ギルボー元環境大臣が辞職発表、連邦政府とアルバータ州の覚書に反発

 スティーブン・ギルボー元連邦環境大臣が5月27日に議員を辞職すると発表した。辞職時期は明確に示していないが今夏の終わり頃という。

 辞職の理由は連邦政府の環境政策転換への反発。ギルボー元大臣は昨年12月にはカナダ・アイデンティティ・文化大臣兼公用語担当大臣を辞任。理由は連邦政府がアルバータ州との間で締結した新たなパイプライン建設に向けた1回目の覚書(MOU)だった。ただ議員辞職はとどまっていた。

 今回は議員を辞職する。ギルボー元大臣は「(政治とは)違う方法で環境問題へ取り組んでいく」とソーシャルメディアに投稿している。

 今回辞職に至った理由の一つは連邦政府とアルバータ州との覚書だったと明確に語っている。両政府は5月に2回目の覚書を締結した。

 ギルボー元大臣は2019年の選挙で初当選。当時のジャスティン・トルドー政権では2021年から25年まで環境・気候変動大臣を務めた。
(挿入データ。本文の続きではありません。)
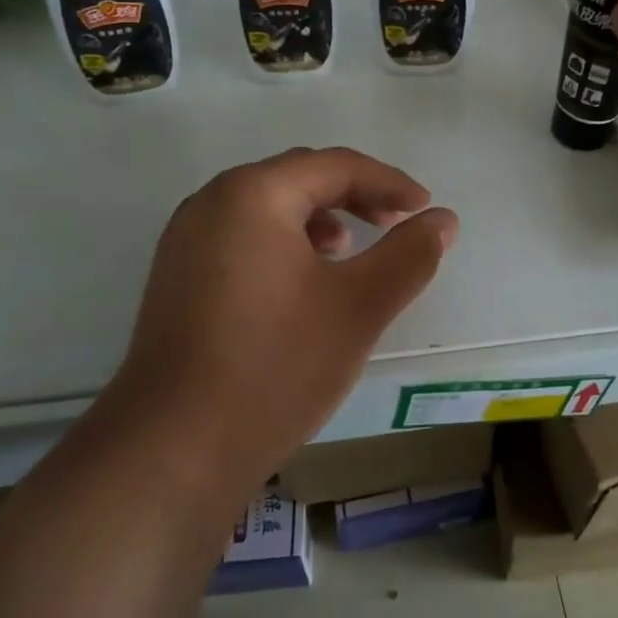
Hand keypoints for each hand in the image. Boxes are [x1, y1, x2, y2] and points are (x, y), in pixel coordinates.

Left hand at [106, 148, 456, 512]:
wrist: (173, 450)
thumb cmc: (275, 365)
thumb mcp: (359, 306)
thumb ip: (409, 255)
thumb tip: (444, 220)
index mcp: (252, 194)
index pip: (335, 166)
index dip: (388, 182)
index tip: (424, 210)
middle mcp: (211, 203)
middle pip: (297, 178)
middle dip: (353, 195)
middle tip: (395, 222)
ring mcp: (185, 241)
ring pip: (267, 208)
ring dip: (317, 218)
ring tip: (349, 251)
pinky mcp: (176, 278)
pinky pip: (241, 238)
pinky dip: (283, 244)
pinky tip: (301, 285)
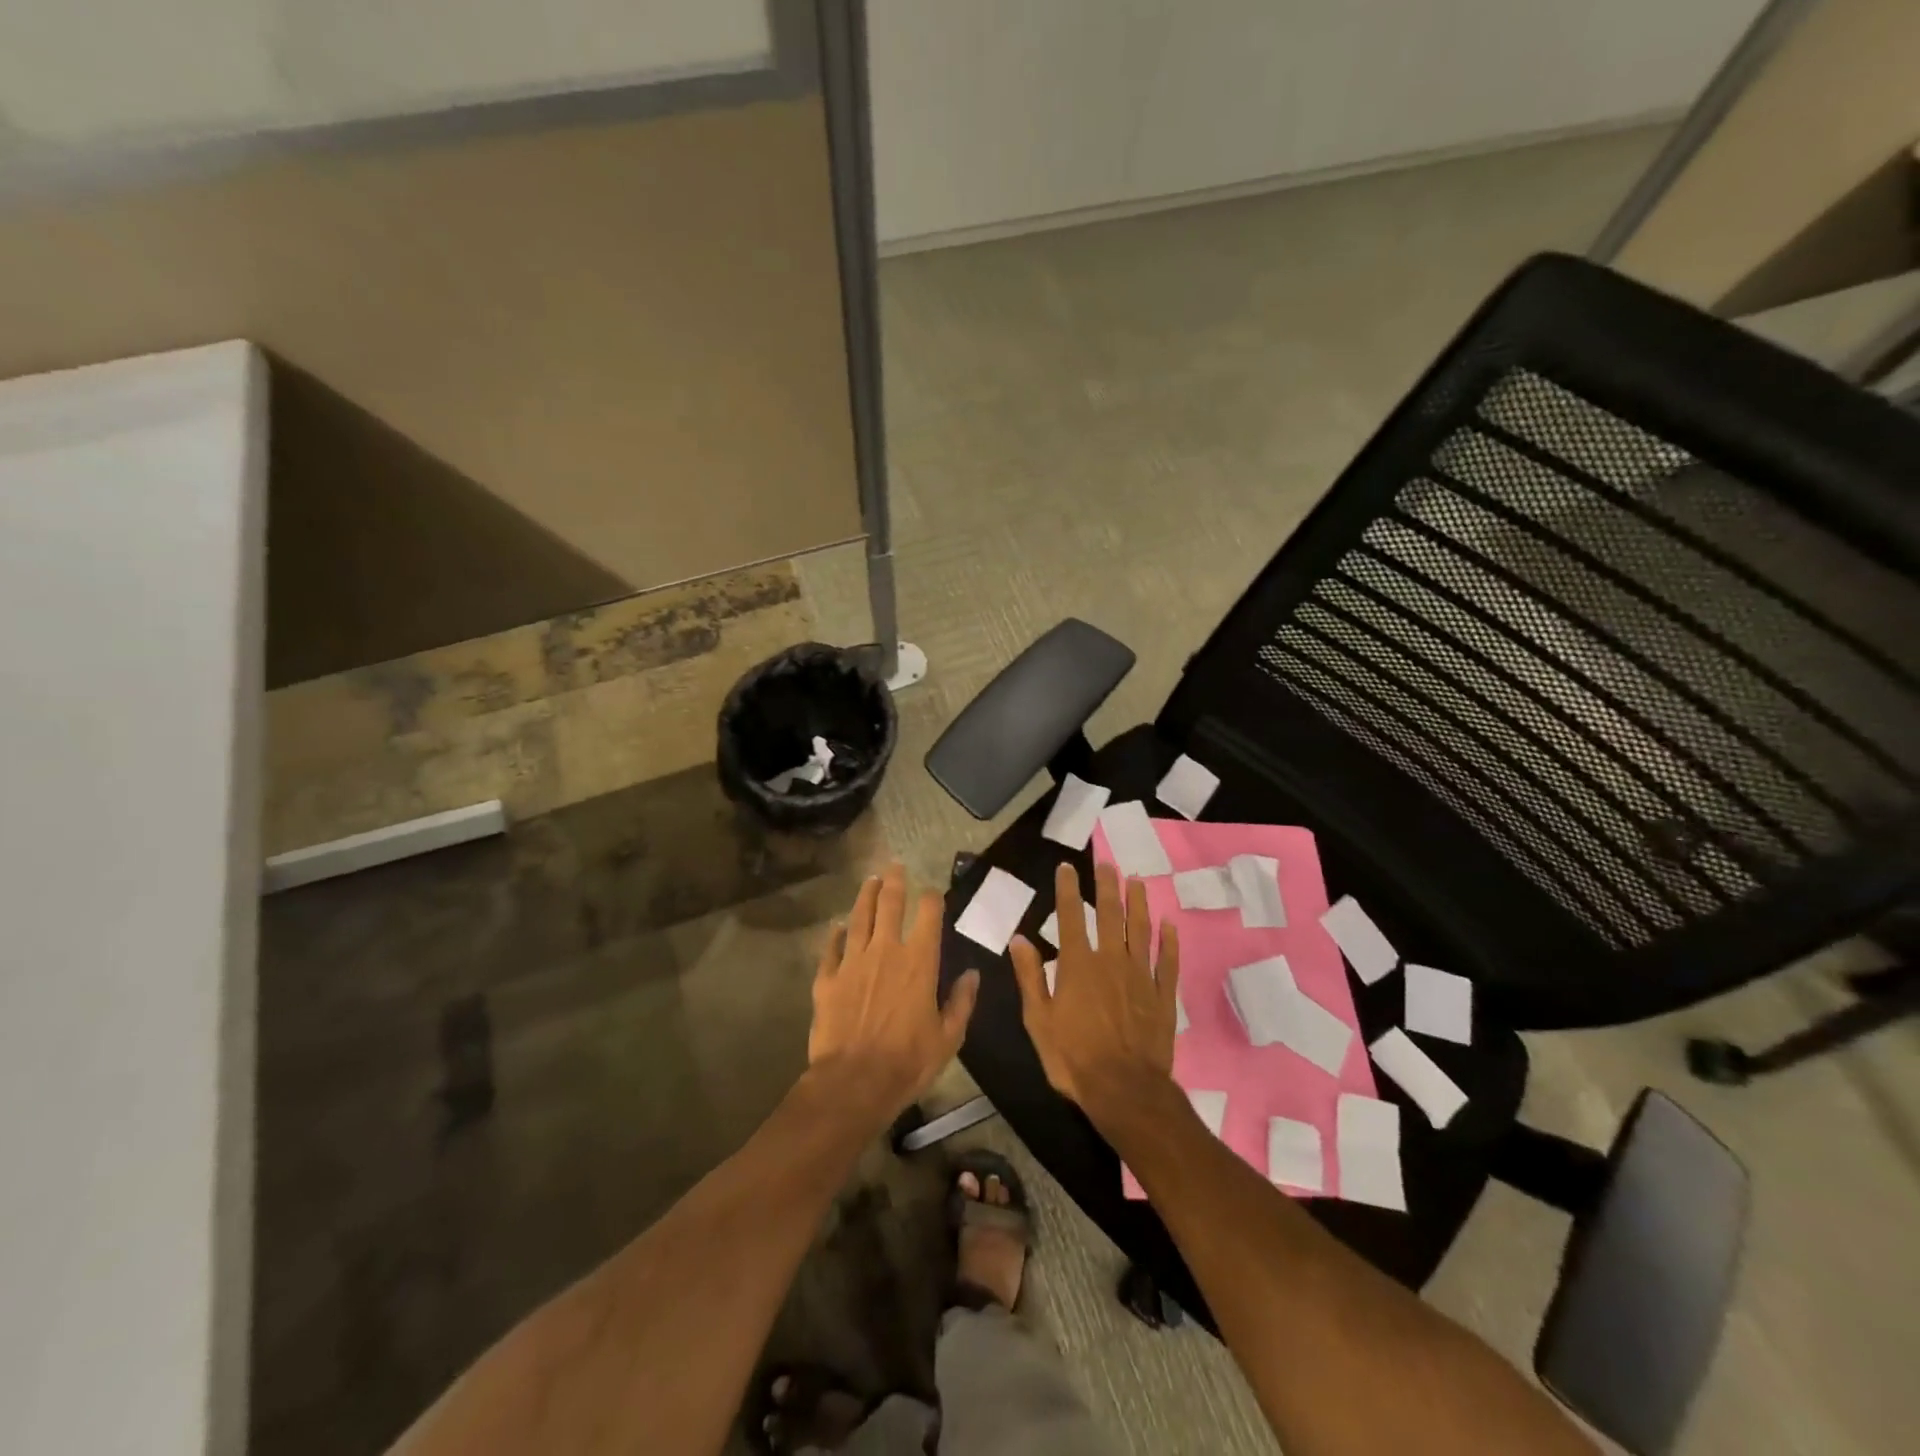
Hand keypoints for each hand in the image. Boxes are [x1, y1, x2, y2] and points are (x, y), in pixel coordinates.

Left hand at [808, 863, 980, 1122]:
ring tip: (870, 881)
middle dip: (894, 882)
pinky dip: (835, 935)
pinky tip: (837, 927)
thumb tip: (972, 974)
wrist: (854, 1082)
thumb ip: (961, 1002)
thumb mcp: (948, 1037)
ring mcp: (853, 962)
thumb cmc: (908, 1061)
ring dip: (866, 896)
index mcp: (919, 962)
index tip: (932, 891)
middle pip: (889, 905)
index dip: (931, 898)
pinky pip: (832, 949)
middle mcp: (885, 951)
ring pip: (859, 918)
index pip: (928, 916)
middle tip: (895, 866)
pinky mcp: (827, 979)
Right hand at [1009, 862, 1180, 1120]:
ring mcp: (1140, 976)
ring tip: (1137, 881)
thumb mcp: (1038, 1020)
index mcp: (1078, 965)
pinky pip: (1167, 962)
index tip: (1067, 866)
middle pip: (1109, 914)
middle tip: (1108, 863)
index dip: (1067, 889)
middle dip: (1107, 886)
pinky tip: (1170, 926)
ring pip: (1141, 930)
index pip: (1070, 916)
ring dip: (1138, 904)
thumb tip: (1018, 938)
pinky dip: (1169, 942)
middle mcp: (1111, 961)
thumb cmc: (1073, 1057)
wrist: (1125, 1090)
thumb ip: (1030, 976)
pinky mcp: (1162, 996)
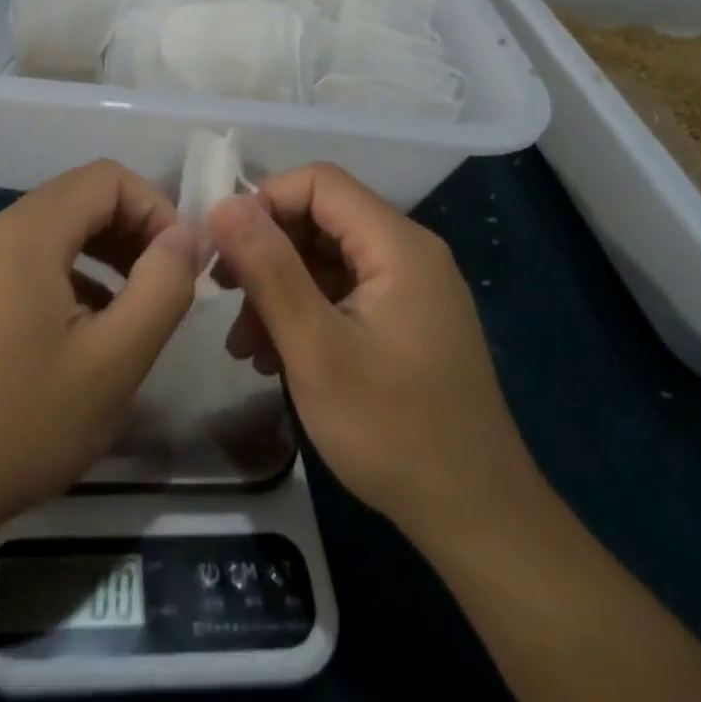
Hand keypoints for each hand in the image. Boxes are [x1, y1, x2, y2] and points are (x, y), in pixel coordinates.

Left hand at [0, 161, 205, 537]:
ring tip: (138, 305)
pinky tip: (94, 325)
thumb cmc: (24, 421)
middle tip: (165, 285)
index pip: (107, 178)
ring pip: (61, 225)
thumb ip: (162, 287)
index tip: (180, 263)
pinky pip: (37, 255)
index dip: (155, 208)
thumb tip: (187, 235)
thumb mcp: (114, 361)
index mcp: (28, 231)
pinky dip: (77, 271)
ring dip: (108, 251)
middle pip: (83, 196)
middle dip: (134, 229)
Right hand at [208, 164, 536, 536]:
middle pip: (320, 219)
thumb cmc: (393, 430)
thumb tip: (223, 204)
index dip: (265, 201)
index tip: (225, 248)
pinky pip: (342, 292)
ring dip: (278, 290)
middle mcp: (407, 252)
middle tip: (224, 296)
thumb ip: (268, 269)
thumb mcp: (315, 348)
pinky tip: (274, 358)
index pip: (319, 182)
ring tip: (244, 345)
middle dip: (266, 252)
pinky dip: (304, 313)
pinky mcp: (404, 319)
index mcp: (397, 245)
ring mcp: (408, 288)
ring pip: (325, 259)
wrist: (477, 519)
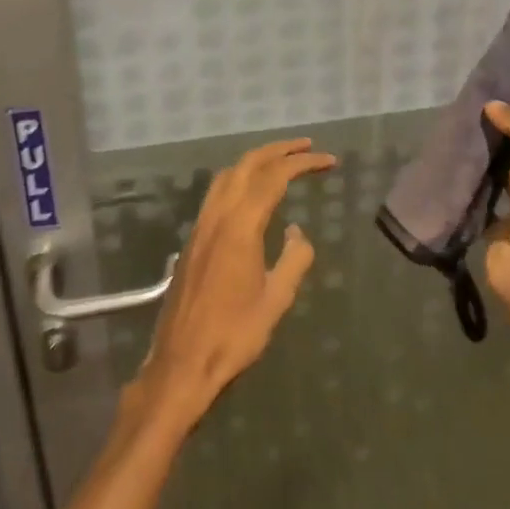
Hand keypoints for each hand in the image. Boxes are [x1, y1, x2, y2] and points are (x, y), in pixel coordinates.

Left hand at [127, 138, 333, 432]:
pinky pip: (217, 193)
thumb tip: (297, 233)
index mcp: (240, 226)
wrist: (182, 362)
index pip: (274, 178)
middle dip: (278, 150)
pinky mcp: (193, 240)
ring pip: (227, 175)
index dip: (302, 163)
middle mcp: (217, 216)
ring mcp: (201, 226)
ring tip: (281, 161)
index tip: (328, 160)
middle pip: (247, 165)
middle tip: (306, 146)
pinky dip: (239, 179)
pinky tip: (251, 193)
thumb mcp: (276, 300)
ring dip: (255, 161)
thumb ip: (293, 260)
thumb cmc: (234, 335)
政界入りする前はグリーンピースなどで活動していた環境活動家として知られ、議員になってからもカナダの気候変動対策などに関わってきた。トルドー政権は、2030年までに2005年比で温室効果ガス排出を40~45%、2035年までに45~50%、2050年までにネット・ゼロまで削減することを目指していた。

 しかし昨年4月の総選挙後に誕生したカーニー政権では、トルドー政権時代に取り組んできた環境対策の主要政策を廃止もしくは転換。環境問題を度外視してエネルギー大国カナダを目指していて突き進む方向に進んでいる。その象徴とも言えるのがアルバータ州とのパイプラインに関する覚書。昨年の総選挙では、自由党の公約にパイプラインは含まれていなかった。

 カーニー首相になって廃止された環境対策および方向転換された対応は、▽消費者向け炭素税を撤廃する▽石油・ガス部門の排出量上限の導入を撤回する▽電気自動車販売義務化を廃止する▽LNG(液化天然ガス)および増進型石油回収(EOR)向けの化石燃料補助金を倍増させる▽カナダを世界最大級のLNG供給国にするための野心的な計画を策定する▽西海岸へのビチューメン(オイルサンド原油)パイプライン建設の可能性を支持する、などとなっている。

 これらはこれまで保守党が主張してきた政策。こうした動きに自由党内ではギルボー元大臣以外にも懸念を示す議員が少なからずいるという。

 テレビインタビューでギルボー元議員はこうした政府の環境政策に懸念を示す議員が同様に議員辞職する可能性について問われると「それは何とも言えない」と答えた。

 自由党の議席は現在174議席だが、ギルボー元大臣以外にも、カナダの欧州連合(EU)新大使に任命されているジョナサン・ウィルキンソン議員(ブリティッシュ・コロンビア州)やオンタリオ州自由党党首選に出馬するため辞職するナサニエル・アースキン=スミス議員も辞職するため、171議席となる。過半数は172。補欠選挙の結果次第では、再び少数派政権となる可能性もある。